After starting to look at the newspaper archive, however, I have an additional question: how would it be ascertained whether a person alleged to have uttered an insult in Welsh could in fact speak Welsh? This came up in a report of 1808 from North Wales.[iii] The case was Williams (an infant) v. Read and his wife. How much of an ‘infant’ Williams was is not clear – and nor, sadly, though unsurprisingly, are the words, the nature of the alleged insult is not set out. We are told that Mrs Read tried to plead justification, and failed, and that then there was the issue of whether she could have said the words in question (those pleas seem rather contradictory to me, but perhaps I am missing something!). The point was made that Mrs Read came from Cheshire, and that, despite living for 30 years in what was a seriously Welsh-speaking part of the country she had not learned any Welsh, or at least not enough to speak the words in question (were they particularly challenging to a non-native speaker? Lots of Ll and Ch? Had she allegedly described young Williams as the worst thief in Llanfairpwllgwyngyllgogerychwyrndrobwllllantysiliogogogoch?). The jury didn’t accept this anyway, and Mrs Read was found to have defamed the infant Williams. (I am definitely going to have a poke about to see if there are other, more informative, reports: nothing so far!)

There are a number of leads like this to follow up, but also some wider contexts and trends to consider. I do wonder whether there is a particular vehemence to the condemnation of defamation in a community condemned in the way suggested by the quote at the head of this post, but which emphasises, in one of its central cultural institutions, the Eisteddfod, its own heroically truthful tradition: Y Gwir yn Erbyn y Byd (‘[The duty to uphold] the truth against the world’). It is interesting to note how regularly the Welsh language papers seem to leave ‘defamation of character’ in English – a nasty Saxon practice? Also, my superficial perusing has me musing (going a little bardic there?) about the regular mentioning of slander and defamation in relation to the bitter fighting over the position of the Anglican church, and native dissent, in the later nineteenth century and early twentieth century. From a modern, secular, viewpoint, this sometimes looks like a battle over trivial differences, but the feelings were very deep and real, and accusing the Tory/high church powers of defamation against the Welsh in general, and their dissenting churches and their ministers in particular, was a complaint which seems to have been something of a rallying cry.  One example gives a flavour – ‘The Church Times has out-Heroded HEROD in its superfluity of libellous traducement. We have occasinally noticed the sluice of persistent slander against the Welsh people which this High Church paper keeps continually open’.[iv]

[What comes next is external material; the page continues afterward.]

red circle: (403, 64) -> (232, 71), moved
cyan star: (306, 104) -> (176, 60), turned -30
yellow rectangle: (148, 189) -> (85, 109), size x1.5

Much to ponder, and to investigate further, when it becomes possible. I am encouraged, though, that there is something here. It just might be less the one painless article I had looked forward to, after more or less escaping the long pressure of the Women and the Medieval Common Law book, and more a set of linked pieces of a rather amorphous blobby nature. Ah well – Wales, Welsh and the Welsh never have been straightforward. Croeso i Gymru.

 

GS

7/2/2021

 

 

[i] North Wales Chronicle and Advertiser for the Principality, 22nd February, 1848, p.2. Letter from ‘A Loyal Welshman’.

[ii] D.W., The Cambrian, 16th June, 1821, Letter, ‘The Welsh Language’, p.3,

[iii] North Wales Gazette, 24th November, 1808, p. 3, dealing with proceedings in ‘Carnarvonshire’ County Court.

[iv] South Wales Daily News, 22nd December, 1896, p. 4.